• **Необходимые действия**:
**A.** Во сколько раз подскочил российский фондовый рынок, согласно тексту об экономическом росте России?
**B.** Продолжите текст об экономическом росте России после его последнего предложения.

С 1999-го по 2008 год экономика России оживленно росла на 7 процентов в год, тем самым удвоив ВВП в рублевом эквиваленте. Частные же доходы росли еще быстрее, увеличившись в два с половиной раза. В долларовом эквиваленте, из-за продолжительного укрепления рубля, прирост ВВП был исключительно ярким — с рекордно низких 196 миллиардов долларов в 1999-м до примерно 2,1 триллиона в 2013-м. В России народился новый благодарный средний класс, около 30 миллионов человек, которые легко могут позволить себе путешествия и покупки за рубежом. Преобразилось в целом все российское общество: проникновение сотовой связи выросло с нуля до 100 процентов, безработица снизилась с 12,9 до 6,3 процента, а уровень бедности — с 29 до 13 процентов. Зарплаты росли, пенсии выплачивались, а огромный государственный долг, накопленный предыдущими лидерами, был погашен досрочно. Пожинали богатый урожай и иностранные инвесторы, поскольку российский фондовый рынок подскочил больше чем в 20 раз.

Многие аналитики объясняли российский бум удачей в виде богатых запасов ископаемого топлива. И хотя нефть и газ приносили Российскому государству около половины доходов, они составляли не более 30 процентов от всей экономики — цифра немалая, но значительно ниже, чем в нефтяных государствах Ближнего Востока. Даже учитывая эффект домино от продажи углеводородов, самые изощренные аналитики российского экономического роста связывают с нефтью и газом лишь 40–50 процентов ВВП, пришедшиеся на время бума. Увеличивались в эти годы и другие экономические показатели, за что отчасти ответственен Путин.

• **Извлечённые строки**:
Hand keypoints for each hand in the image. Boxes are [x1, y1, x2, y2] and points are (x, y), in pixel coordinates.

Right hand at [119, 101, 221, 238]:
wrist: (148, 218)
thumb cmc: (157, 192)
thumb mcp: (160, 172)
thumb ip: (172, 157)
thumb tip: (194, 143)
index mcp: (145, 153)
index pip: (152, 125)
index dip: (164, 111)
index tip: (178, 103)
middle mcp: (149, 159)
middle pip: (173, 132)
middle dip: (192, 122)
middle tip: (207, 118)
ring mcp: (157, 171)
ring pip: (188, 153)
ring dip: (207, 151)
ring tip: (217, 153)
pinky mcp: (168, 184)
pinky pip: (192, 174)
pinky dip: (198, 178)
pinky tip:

• **Ответы по порядку**:
**A.** Больше чем в 20 раз.

**B.**
Став президентом, Путин поручил управлять экономикой своему премьер-министру Михаилу Касьянову, министру экономического развития и торговли Герману Грефу и Кудрину, на тот момент министру финансов, предпринявшим ряд мер против инфляции и по либерализации (не коснувшихся, впрочем, «Газпрома»). Снижение налогов усилило стимулы трудиться и ослабило стимулы скрывать доходы. Упрощенное лицензирование бизнеса и сокращение проверок привели к всплеску предпринимательства. Финансовые реформы и разумная макроэкономическая политика способствовали притоку инвестиций. Земля стала ходовым товаром.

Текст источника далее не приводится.